Незнакомцы на мосту - страница 48



Следующим пунктом дискуссии стали для меня списки свидетелей обвинения и кандидатов в присяжные. Формально число свидетелей со стороны властей все еще по закону могло оставаться секретом, но я заявил, что нам, без сомнения, понадобится месяц для детального изучения списка. И хотя в особо серьезных случаях обвинение было обязано передать защите список не менее чем за три дня до начала процесса, судья Байерс распорядился выдать нам их данные незамедлительно.

Я не стал оспаривать просьбу обвинения о том, чтобы фамилия и адрес одного из свидетелей (скорее всего, Хейханена) не читались в переданном нам списке. Но получил отказ на свой запрос выдать мне хотя бы фотографию этого «тайного» свидетеля. Представители государства заявили, что организуют для меня встречу с ним, но не могут дать фотоснимок. Напрасно я прибегал к аргументу, что, если свидетель работал в органах советской разведки, русские, безусловно, располагали его фото в личном деле. Так чем могла ему повредить передача его фотографии нам в целях расследования? Но все оказалось напрасно.

По окончании дебатов я коротко успел переговорить с Абелем в помещении для арестантов, спросив его мнение о последнем варианте моих письменных показаний по поводу ареста и изъятия имущества. Он сказал, что они составлены превосходно, и раскритиковал один только заключительный абзац, который заканчивался словами:

«Если Свободный мир перестанет быть верен своему моральному кодексу, то на планете больше не останется общества, которое сможет служить образцом для всех».

– Слишком эмоционально, – заметил он и в своей типичной манере преподавателя добавил: – Не думаю, что столь эмоциональный лозунг имеет прямое отношение к разбираемым юридическим проблемам.

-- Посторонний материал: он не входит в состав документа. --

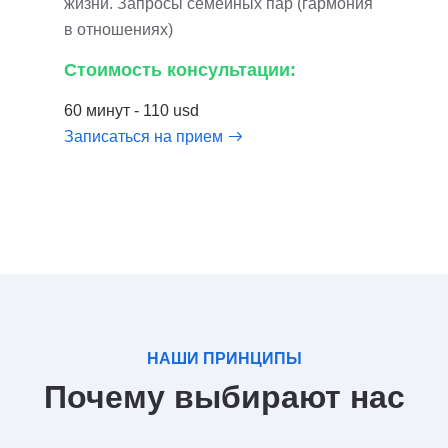
жизни. Запросы семейных пар (гармония
в отношениях)
Стоимость консультации:
60 минут - 110 usd
Записаться на прием
НАШИ ПРИНЦИПЫ
Почему выбирают нас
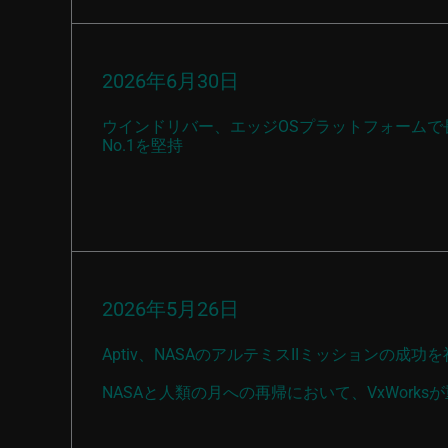
2026年6月30日
ウインドリバー、エッジOSプラットフォームで
No.1を堅持
2026年5月26日
Aptiv、NASAのアルテミスIIミッションの成功
NASAと人類の月への再帰において、VxWork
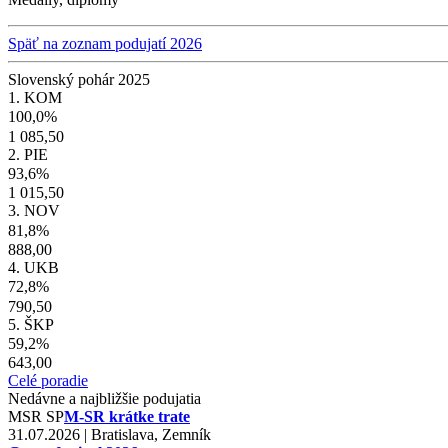
Späť na zoznam podujatí 2026
Slovenský pohár 2025
1. KOM
100,0%
1 085,50
2. PIE
93,6%
1 015,50
3. NOV
81,8%
888,00
4. UKB
72,8%
790,50
5. ŠKP
59,2%
643,00
Celé poradie
Nedávne a najbližšie podujatia
MSR
SP
M-SR krátke trate
31.07.2026 | Bratislava, Zemník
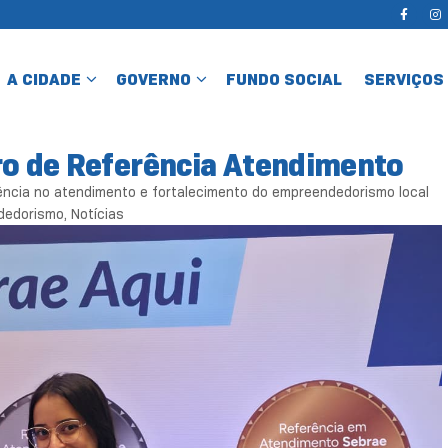
A CIDADE
GOVERNO
FUNDO SOCIAL
SERVIÇOS
ro de Referência Atendimento
ncia no atendimento e fortalecimento do empreendedorismo local
ndedorismo
,
Notícias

– Рудольф, – сказал я, – вам очень повезло, что вы не практикуете юриспруденцию в Соединенных Штатах. Если ваши представления о том, как представить свою точку зрения с наибольшей эффективностью, именно таковы, вы бы и доллара не заработали.

Мое замечание от души позабавило его.

Однако уже несколько минут спустя в моем разговоре с прокурором Томпкинсом не было совершенно ничего забавного. Он остановил меня по другую сторону двери зала суда, чтобы сообщить о «новой линии мышления», возобладавшей в министерстве юстиции по поводу возможной меры наказания, которую следует требовать обвинению. Он объяснил мне разделение во мнениях по этому вопросу. Одна из групп считала, что в интересах правительства будет пожизненное заключение для Абеля в надежде на его возможное согласие сотрудничать в будущем. Но другая группа настоятельно рекомендовала властям требовать смертной казни. Не только как грозного предостережения для других советских агентов, но в расчете на то, что Абель может «сломаться» от стресса, когда представит себе электрический стул. Все, кто рассматривал имеющиеся улики, сказал он, предсказывали быстрое вынесение обвинительного приговора.

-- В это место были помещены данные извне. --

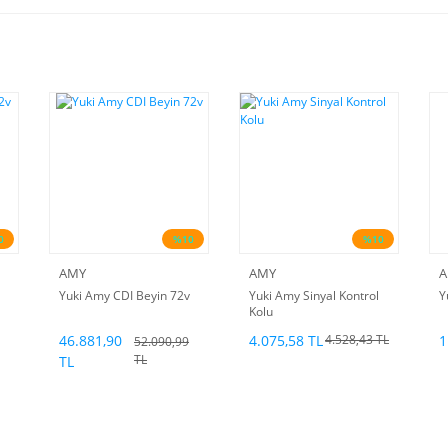
0
%10
%10
AMY
AMY
A
Yuki Amy CDI Beyin 72v
Yuki Amy Sinyal Kontrol
Y
Kolu
46.881,90
4.075,58 TL
1
4.528,43 TL
52.090,99
TL
TL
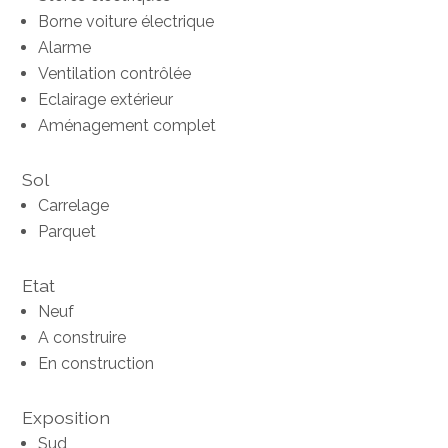
Borne voiture électrique
Alarme
Ventilation contrôlée
Eclairage extérieur
Aménagement complet
Sol
Carrelage
Parquet
Etat
Neuf
A construire
En construction
Exposition
Sud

Я сообщил Томпкинсу, что в данный момент мы полностью сосредоточены на плане защиты Абеля, и если наши усилия увенчаются успехом, любая мера наказания, которую они обсуждают для него, может уйти в область чисто академических споров. Но при этом я добавил, что даже в случае вынесения Абелю приговора решение о мере наказания не должно приниматься исключительно на уровне министерства юстиции. По моему мнению, об этом следовало проконсультироваться с Государственным департаментом и с Центральным разведывательным управлением, нашей службой разведки за рубежом.